После завтрака Габриэла все же пошла в комнату сестры Анны и попыталась поговорить с нею. Но сестра Анна была настроена весьма воинственно.
— Ты, должно быть, воображаешь, что раз тебя тут все знают, значит, ты чем-то лучше остальных кандидаток! — резко выкрикнула Анна. — Так вот, заруби себе на носу: ты ничем не лучше нас, и если бы ты так не выпендривалась и не старалась пустить всем пыль в глаза, ты была бы гораздо лучшей послушницей! Тебе не приходило в голову, что бог не любит тех, кто воображает о себе невесть что?..
Эти слова полетели прямо в лицо Габриэле. Она неожиданно подумала о том, что Анна поразительно похожа на ее собственную мать. Та тоже стремилась сделать Габриэле как можно больнее. Правда, Элоиза больше действовала кулаками или ремнем, однако ее ругательства и обвинения били не слабее палки. Слова сестры Анны врезались в сердце Габриэлы как нож.
Сдерживая слезы, она вышла, а вечером отправилась к матушке Григории, чтобы поговорить с ней С глазу на глаз.
— Быть может, сестра Анна права? — спросила она, вкратце рассказав настоятельнице суть дела. — Быть может, я действительно слишком задираю нос и важничаю перед другими? Ведь как легко не заметить собственной гордыни. Наверное…
Но матушка Григория не дала ей договорить. Она сразу поняла, в чем дело, и постаралась убедить Габриэлу, что сестра Анна попросту завидует ей.

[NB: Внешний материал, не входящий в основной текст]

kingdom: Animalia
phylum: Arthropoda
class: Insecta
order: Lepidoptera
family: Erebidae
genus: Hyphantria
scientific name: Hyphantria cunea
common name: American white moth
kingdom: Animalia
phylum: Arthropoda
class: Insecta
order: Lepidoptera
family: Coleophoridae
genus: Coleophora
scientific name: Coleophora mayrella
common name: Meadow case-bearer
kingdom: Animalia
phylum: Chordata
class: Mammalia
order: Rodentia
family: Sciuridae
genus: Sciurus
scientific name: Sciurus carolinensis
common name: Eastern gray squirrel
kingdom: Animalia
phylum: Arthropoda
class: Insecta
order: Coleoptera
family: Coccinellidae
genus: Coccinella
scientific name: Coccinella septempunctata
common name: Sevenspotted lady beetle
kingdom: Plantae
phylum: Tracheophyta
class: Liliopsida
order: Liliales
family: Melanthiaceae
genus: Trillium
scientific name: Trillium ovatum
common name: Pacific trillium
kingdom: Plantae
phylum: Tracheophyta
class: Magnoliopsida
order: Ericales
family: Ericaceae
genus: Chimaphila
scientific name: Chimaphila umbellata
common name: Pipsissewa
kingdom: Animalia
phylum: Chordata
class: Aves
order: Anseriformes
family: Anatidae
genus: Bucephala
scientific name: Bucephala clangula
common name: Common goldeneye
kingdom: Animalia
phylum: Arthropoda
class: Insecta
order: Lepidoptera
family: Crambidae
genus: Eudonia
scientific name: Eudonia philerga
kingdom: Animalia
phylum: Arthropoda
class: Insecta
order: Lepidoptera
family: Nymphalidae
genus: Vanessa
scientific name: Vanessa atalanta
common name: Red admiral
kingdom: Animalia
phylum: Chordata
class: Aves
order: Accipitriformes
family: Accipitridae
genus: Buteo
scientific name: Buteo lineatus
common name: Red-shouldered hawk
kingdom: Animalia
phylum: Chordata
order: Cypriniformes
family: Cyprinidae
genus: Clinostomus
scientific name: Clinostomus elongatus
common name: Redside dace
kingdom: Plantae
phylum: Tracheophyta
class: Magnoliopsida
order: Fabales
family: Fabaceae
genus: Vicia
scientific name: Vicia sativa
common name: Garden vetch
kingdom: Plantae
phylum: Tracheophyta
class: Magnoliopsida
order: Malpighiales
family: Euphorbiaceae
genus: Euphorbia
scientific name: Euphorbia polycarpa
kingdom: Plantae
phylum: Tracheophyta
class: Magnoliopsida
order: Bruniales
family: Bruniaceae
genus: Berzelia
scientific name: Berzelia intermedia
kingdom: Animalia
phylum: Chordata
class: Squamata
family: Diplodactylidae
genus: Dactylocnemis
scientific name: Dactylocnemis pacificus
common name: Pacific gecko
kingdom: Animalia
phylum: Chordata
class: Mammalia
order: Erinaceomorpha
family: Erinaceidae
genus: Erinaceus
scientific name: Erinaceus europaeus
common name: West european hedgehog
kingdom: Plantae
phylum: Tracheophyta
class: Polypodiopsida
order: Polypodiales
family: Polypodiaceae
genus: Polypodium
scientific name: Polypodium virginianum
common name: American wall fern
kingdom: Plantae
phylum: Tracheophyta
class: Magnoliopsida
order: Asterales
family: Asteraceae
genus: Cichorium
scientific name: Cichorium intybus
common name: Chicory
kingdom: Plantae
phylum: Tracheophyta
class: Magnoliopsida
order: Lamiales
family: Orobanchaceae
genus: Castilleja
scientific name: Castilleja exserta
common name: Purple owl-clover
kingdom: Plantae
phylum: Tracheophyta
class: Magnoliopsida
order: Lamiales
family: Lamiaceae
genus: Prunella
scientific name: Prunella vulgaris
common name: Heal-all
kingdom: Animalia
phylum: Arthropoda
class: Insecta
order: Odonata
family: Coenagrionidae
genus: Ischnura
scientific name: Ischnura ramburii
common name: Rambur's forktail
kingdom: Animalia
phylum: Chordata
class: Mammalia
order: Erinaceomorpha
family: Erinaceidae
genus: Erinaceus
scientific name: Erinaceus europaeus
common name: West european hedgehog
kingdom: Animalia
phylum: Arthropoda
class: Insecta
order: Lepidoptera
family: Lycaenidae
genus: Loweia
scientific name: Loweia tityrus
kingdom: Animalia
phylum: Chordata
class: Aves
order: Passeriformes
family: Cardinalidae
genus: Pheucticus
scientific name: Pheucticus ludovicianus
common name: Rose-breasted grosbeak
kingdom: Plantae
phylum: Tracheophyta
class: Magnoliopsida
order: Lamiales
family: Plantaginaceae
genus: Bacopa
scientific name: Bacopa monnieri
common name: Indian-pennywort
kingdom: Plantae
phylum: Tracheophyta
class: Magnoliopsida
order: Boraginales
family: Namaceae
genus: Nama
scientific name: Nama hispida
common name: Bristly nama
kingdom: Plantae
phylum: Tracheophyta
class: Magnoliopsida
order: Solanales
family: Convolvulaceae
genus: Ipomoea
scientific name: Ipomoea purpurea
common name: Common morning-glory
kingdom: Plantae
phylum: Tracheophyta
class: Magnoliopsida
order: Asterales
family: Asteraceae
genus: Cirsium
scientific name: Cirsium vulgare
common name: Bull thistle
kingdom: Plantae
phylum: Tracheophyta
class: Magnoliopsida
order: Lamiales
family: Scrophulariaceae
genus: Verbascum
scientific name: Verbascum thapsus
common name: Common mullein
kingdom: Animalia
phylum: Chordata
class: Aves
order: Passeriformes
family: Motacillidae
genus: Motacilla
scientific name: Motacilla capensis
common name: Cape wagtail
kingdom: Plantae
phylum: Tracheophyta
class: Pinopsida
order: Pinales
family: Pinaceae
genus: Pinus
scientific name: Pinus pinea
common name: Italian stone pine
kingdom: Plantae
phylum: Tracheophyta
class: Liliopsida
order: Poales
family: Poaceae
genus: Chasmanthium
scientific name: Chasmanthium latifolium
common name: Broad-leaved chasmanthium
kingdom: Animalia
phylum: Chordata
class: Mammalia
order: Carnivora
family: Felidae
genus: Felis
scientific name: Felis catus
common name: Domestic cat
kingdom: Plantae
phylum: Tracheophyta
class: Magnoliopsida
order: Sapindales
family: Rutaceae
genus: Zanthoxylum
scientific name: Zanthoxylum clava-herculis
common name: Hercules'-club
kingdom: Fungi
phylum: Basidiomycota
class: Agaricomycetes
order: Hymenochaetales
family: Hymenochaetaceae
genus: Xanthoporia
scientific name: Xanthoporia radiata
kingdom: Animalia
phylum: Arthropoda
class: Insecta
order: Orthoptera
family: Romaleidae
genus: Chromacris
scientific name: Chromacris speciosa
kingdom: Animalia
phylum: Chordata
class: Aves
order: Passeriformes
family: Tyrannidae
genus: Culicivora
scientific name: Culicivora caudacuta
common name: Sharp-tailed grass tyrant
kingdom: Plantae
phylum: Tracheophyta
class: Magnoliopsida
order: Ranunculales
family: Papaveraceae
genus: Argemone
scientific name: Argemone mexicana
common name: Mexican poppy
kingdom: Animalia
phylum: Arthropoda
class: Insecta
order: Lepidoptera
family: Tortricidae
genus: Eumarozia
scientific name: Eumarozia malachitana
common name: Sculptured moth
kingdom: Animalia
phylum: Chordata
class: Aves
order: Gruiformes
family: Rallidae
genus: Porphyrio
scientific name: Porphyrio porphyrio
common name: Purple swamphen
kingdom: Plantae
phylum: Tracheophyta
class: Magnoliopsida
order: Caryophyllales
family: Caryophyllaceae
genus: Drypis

Однако и после этого случая отношения между Габриэлой и молодой девушкой из Вермонта нисколько не улучшились. Сестра Анна как будто задалась целью всячески порочить Габриэлу при каждом удобном и неудобном случае. Она постоянно жаловалась на нее, делала ей замечания по каждому поводу, высмеивала ее промахи — как действительные, так и воображаемые, и вообще доставляла ей всевозможные неприятности. В конце концов Габриэла, не отличавшаяся избытком уверенности в своих силах, решила, что сестра Анна в чем-то должна быть права. Ну кто, в самом деле, станет возводить на нее напраслину? Да и с чего бы это? Габриэла снова начала сомневаться в том, что она достойна быть монахиней. К весне она была уже твердо уверена в том, что совершила страшную ошибку. Слава богу, сестра Анна вовремя открыла в ней страшные пороки, от которых она обязана избавиться прежде, чем ее примут в орден.
В том, как сестра Анна преследовала и изводила ее, было что-то до боли знакомое, однако Габриэла уже не способна была рассуждать здраво. Как когда-то давно, все ее помыслы сосредоточились на собственной вине и порочности. Дело дошло до того, что, стоя однажды на исповеди, она призналась священнику, что сомневается в том, в чем еще недавно была совершенно уверена, — в правильности выбранного пути.
— Что заставило тебя так подумать, сестра? — донесся из-за исповедальной решетки незнакомый голос, и Габриэла невольно вздрогнула. Это был не отец О'Брайан, которому она исповедовалась с самого детства, — это был кто-то другой. И, судя по голосу, священник был довольно молод.
Габриэла, быстро справившись с собой, сказала:
— Сестра Анна постоянно обвиняет меня в тщеславии, гордыне, празднословии и прочих грехах. Боюсь, она права. Как я смогу служить богу, если не исполняю его заповедей и не имею достаточно смирения и покорности? Мне кажется, святой отец, я начинаю ее ненавидеть!
Священник некоторое время озадаченно молчал, потом спросил на удивление мягким и участливым голосом, приходилось ли ей раньше ненавидеть кого-нибудь.
На этот раз Габриэла ответила без колебаний:
— Я ненавидела своих родителей.
— И ты исповедовалась в этом своем грехе? — снова спросил священник, на этот раз построже, и Габриэла невольно задумалась, сколько ему может быть лет.
— Да, много раз, — ответила она и рассказала, что на протяжении всего своего пребывания в монастыре исповедовалась в своей ненависти к матери отцу О'Брайану.